Exercise prompt:
Copy out each entry precisely; no image belongs in the result.

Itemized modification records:
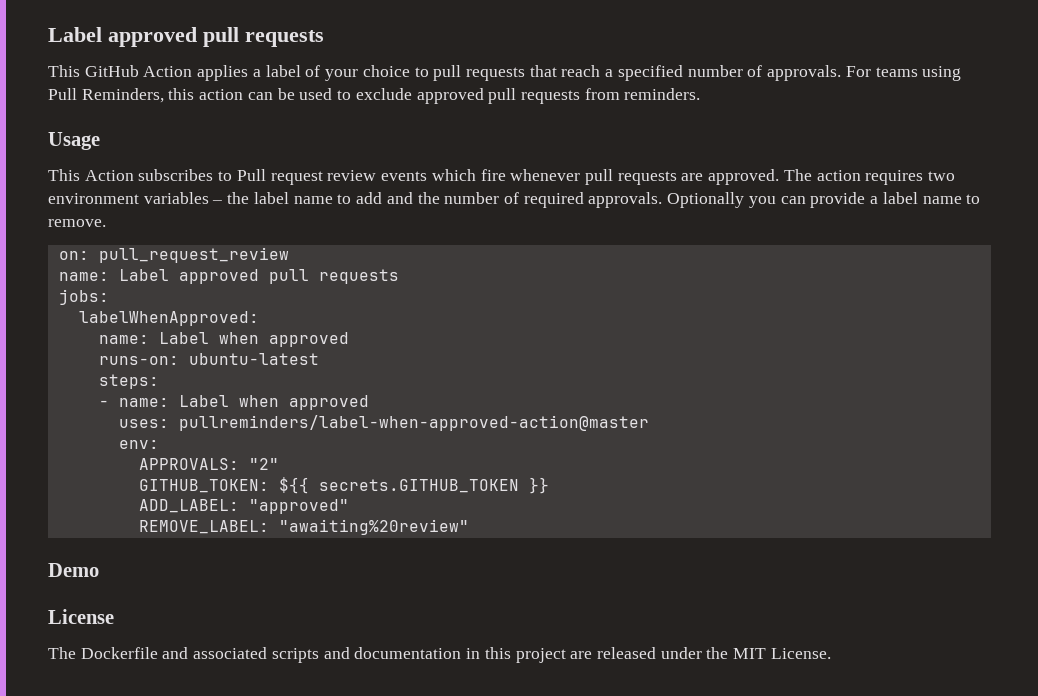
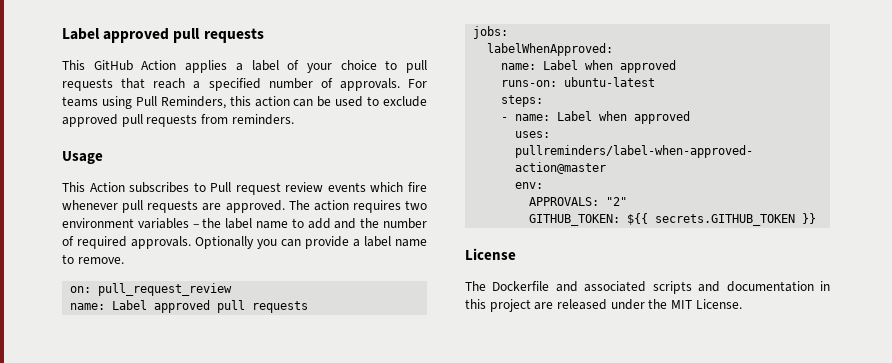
[138,499,349,514] [138,519,469,535] [48,563,99,577] // ADD_LABEL: "approved" // REMOVE_LABEL: "awaiting%20review" // Demo -> (817, 218) none

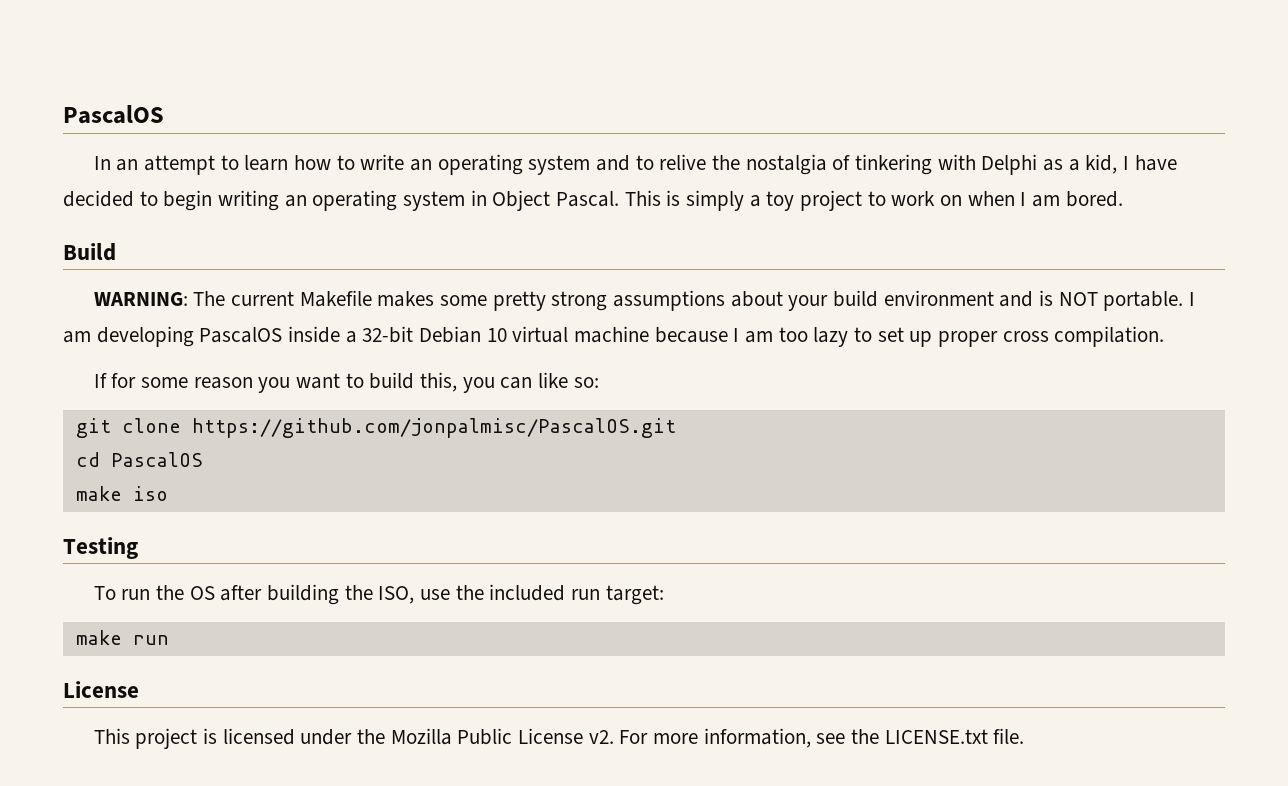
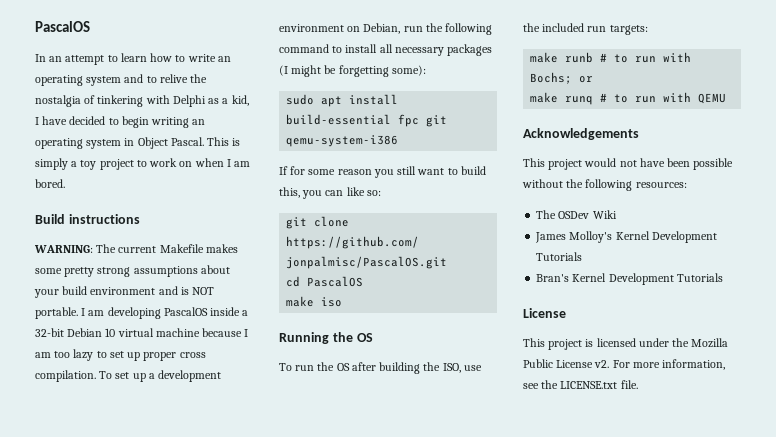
(116, 252) none -> [68,214,140,224] instructions
(1165, 336) none -> [99,370,222,382] [279,23,493,35] [279,44,493,56] [279,65,426,77] [286,94,399,107] [286,114,448,127] [286,135,399,147] To set up a development environment on Debian, run the following command to install all necessary packages (I might be forgetting some): // sudo apt install build-essential fpc git qemu-system-i386
(291, 385) none -> [397,166,417,175] still
[63,537,138,559] Testing -> [279,332,373,344] Running the OS
[605,585,664,605] [75,630,169,645] target: // make run -> [609,25,648,35] [530,52,692,63] [530,72,594,84] [530,92,727,105] [523,128,639,140] [523,158,734,170] [522,179,687,191] [536,210,617,219] [535,231,717,243] [536,252,583,261] [536,273,723,285] targets: // make runb # to run with Bochs; or // make runq # to run with QEMU // Acknowledgements // This project would not have been possible without the following resources: // The OSDev Wiki // James Molloy's Kernel Development Tutorials // Bran's Kernel Development Tutorials

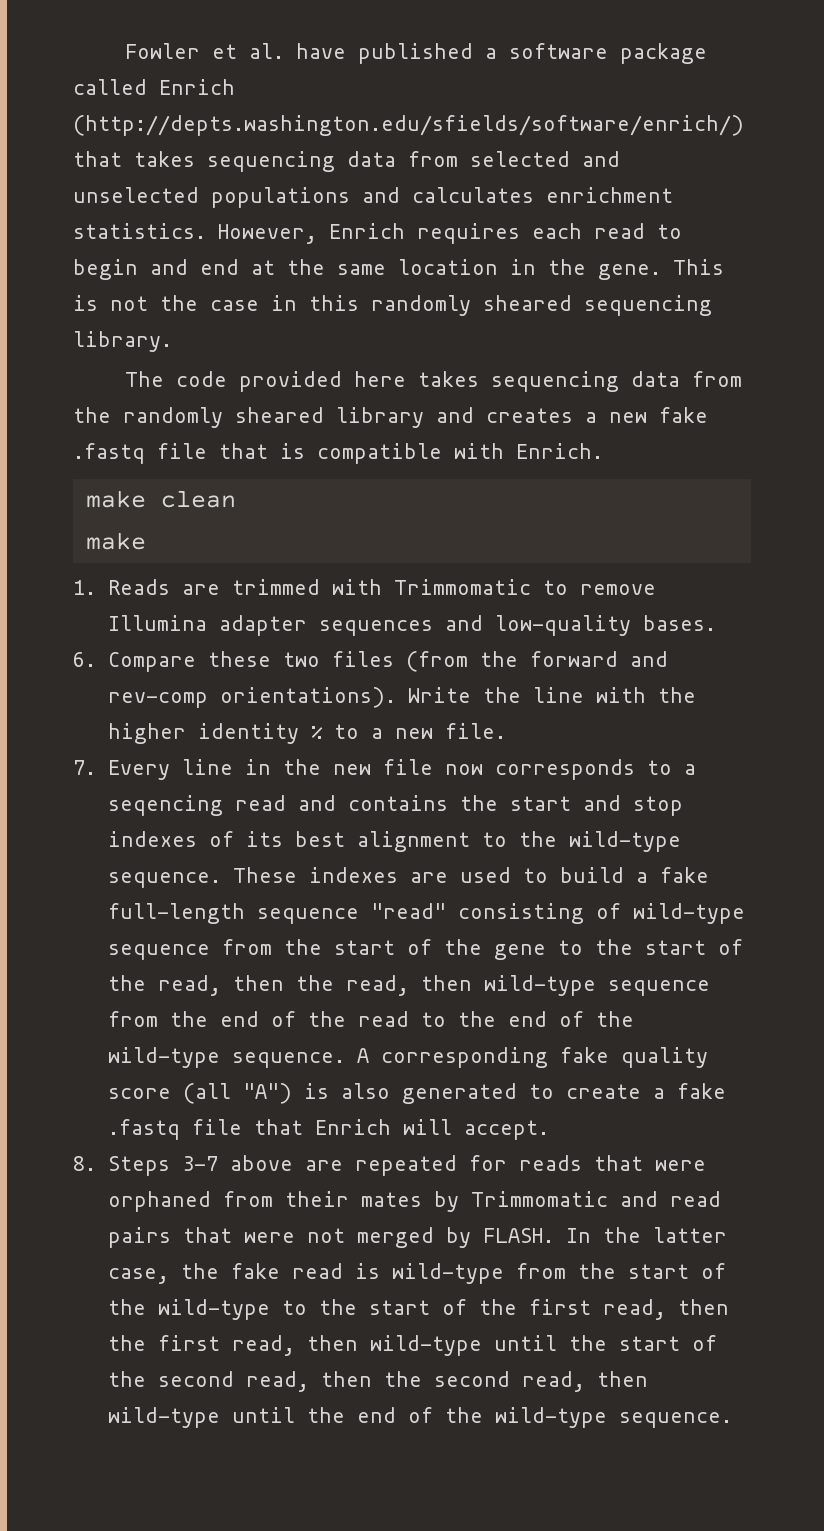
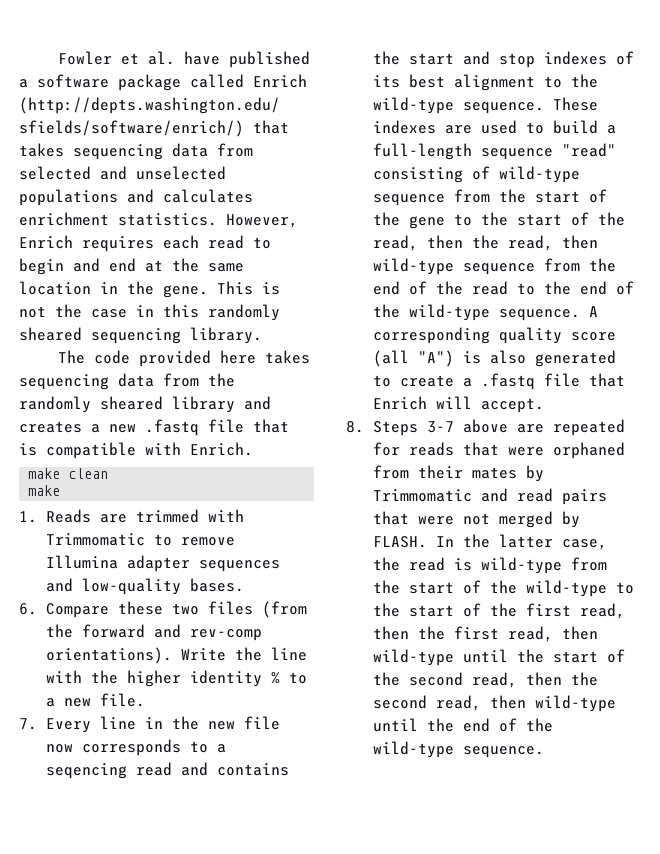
[659,407,708,423] fake -> (136, 428) none
[660,867,710,883] fake -> (616, 129) none
[560,1047,610,1063] fake -> (490, 335) none
[677,1083,727,1099] fake -> (472, 382) none
[231,1263,281,1279] fake -> (400, 564) none

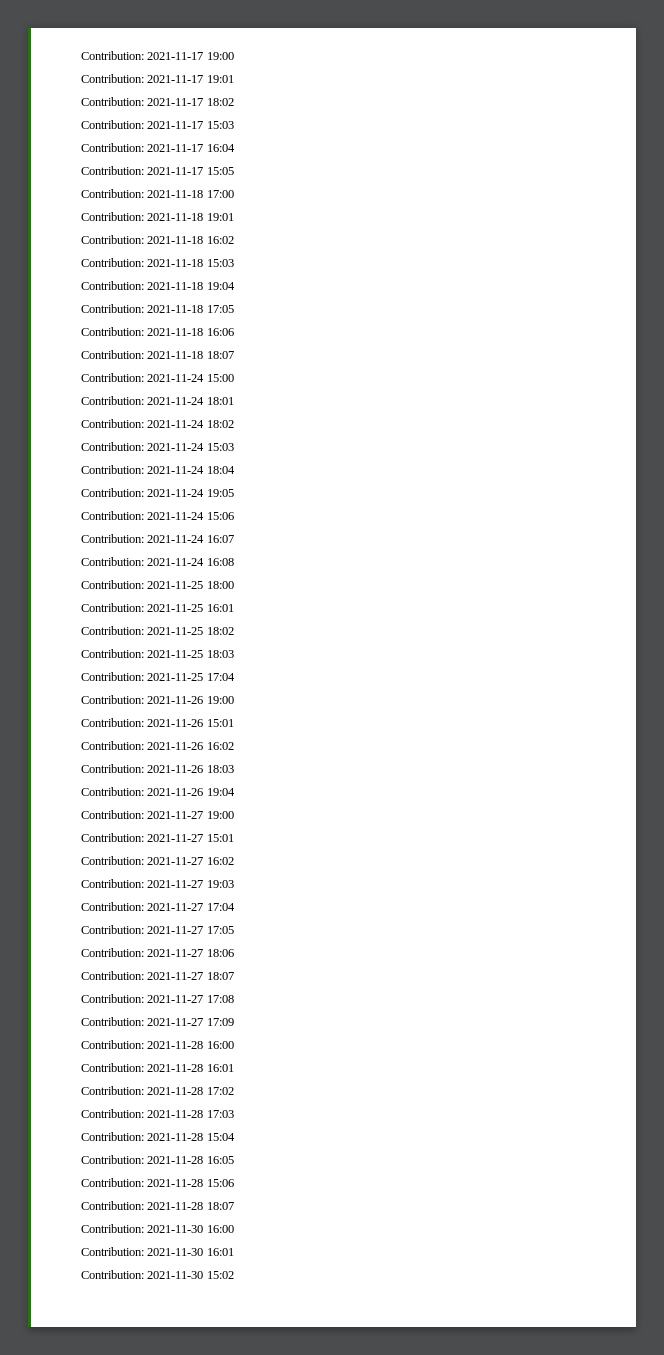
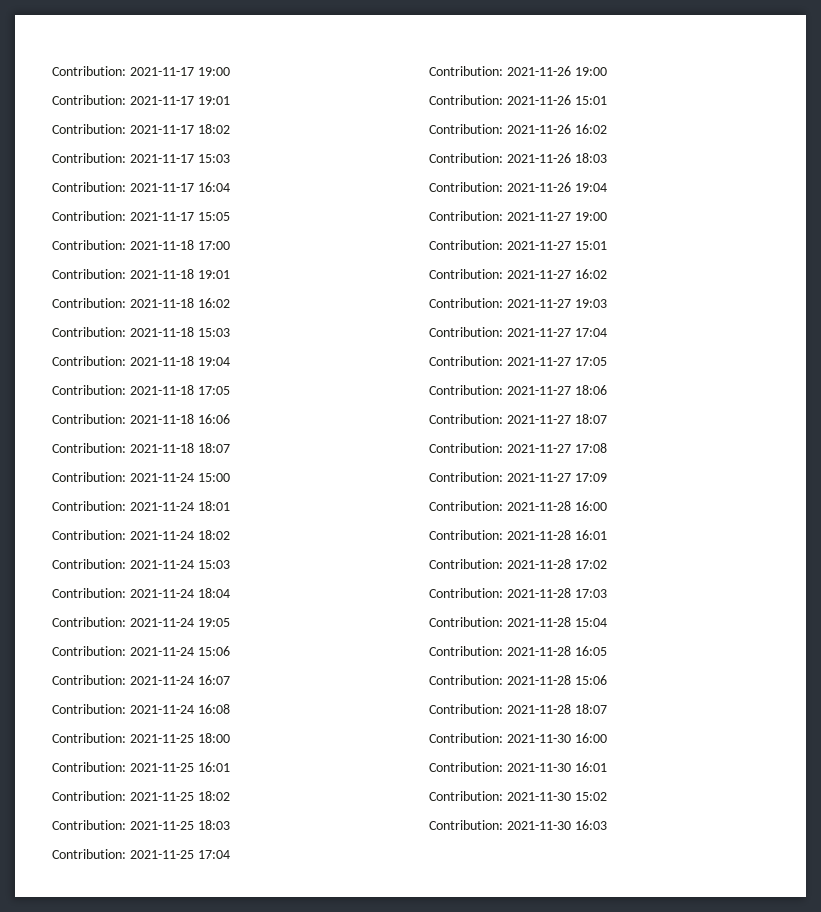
(234, 1275) none -> [429,820,607,830] // Contribution: 2021-11-30 16:03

Your solution:
[138,499,349,514] [138,519,469,535] [48,563,99,577] // ADD_LABEL: "approved" // REMOVE_LABEL: "awaiting%20review" // Demo -> (817, 218) none

(116, 252) none -> [68,214,140,224] instructions
(1165, 336) none -> [99,370,222,382] [279,23,493,35] [279,44,493,56] [279,65,426,77] [286,94,399,107] [286,114,448,127] [286,135,399,147] To set up a development environment on Debian, run the following command to install all necessary packages (I might be forgetting some): // sudo apt install build-essential fpc git qemu-system-i386
(291, 385) none -> [397,166,417,175] still
[63,537,138,559] Testing -> [279,332,373,344] Running the OS
[605,585,664,605] [75,630,169,645] target: // make run -> [609,25,648,35] [530,52,692,63] [530,72,594,84] [530,92,727,105] [523,128,639,140] [523,158,734,170] [522,179,687,191] [536,210,617,219] [535,231,717,243] [536,252,583,261] [536,273,723,285] targets: // make runb # to run with Bochs; or // make runq # to run with QEMU // Acknowledgements // This project would not have been possible without the following resources: // The OSDev Wiki // James Molloy's Kernel Development Tutorials // Bran's Kernel Development Tutorials

[659,407,708,423] fake -> (136, 428) none
[660,867,710,883] fake -> (616, 129) none
[560,1047,610,1063] fake -> (490, 335) none
[677,1083,727,1099] fake -> (472, 382) none
[231,1263,281,1279] fake -> (400, 564) none

(234, 1275) none -> [429,820,607,830] // Contribution: 2021-11-30 16:03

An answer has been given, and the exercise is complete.